● **Your goal**:
Copy the data below with every "Opiniones" changed to "Columnas" and nothing else altered, omitting the pictures.

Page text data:
━━━━
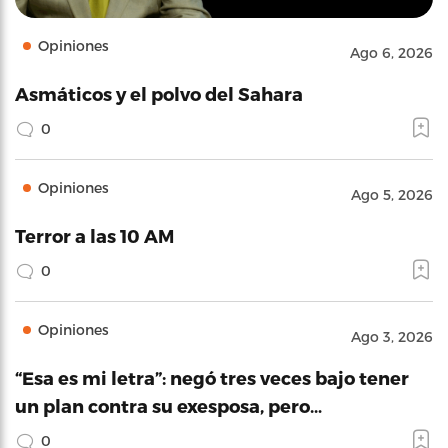
Opiniones
Ago 6, 2026
Asmáticos y el polvo del Sahara
0
Opiniones
Ago 5, 2026
Terror a las 10 AM
0
Opiniones
Ago 3, 2026
“Esa es mi letra”: negó tres veces bajo tener
un plan contra su exesposa, pero…
0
━━━━
● **Finished task**:
Columnas
Ago 6, 2026
Asmáticos y el polvo del Sahara
0
Columnas
Ago 5, 2026
Terror a las 10 AM
0
Columnas
Ago 3, 2026
“Esa es mi letra”: negó tres veces bajo tener
un plan contra su exesposa, pero…
0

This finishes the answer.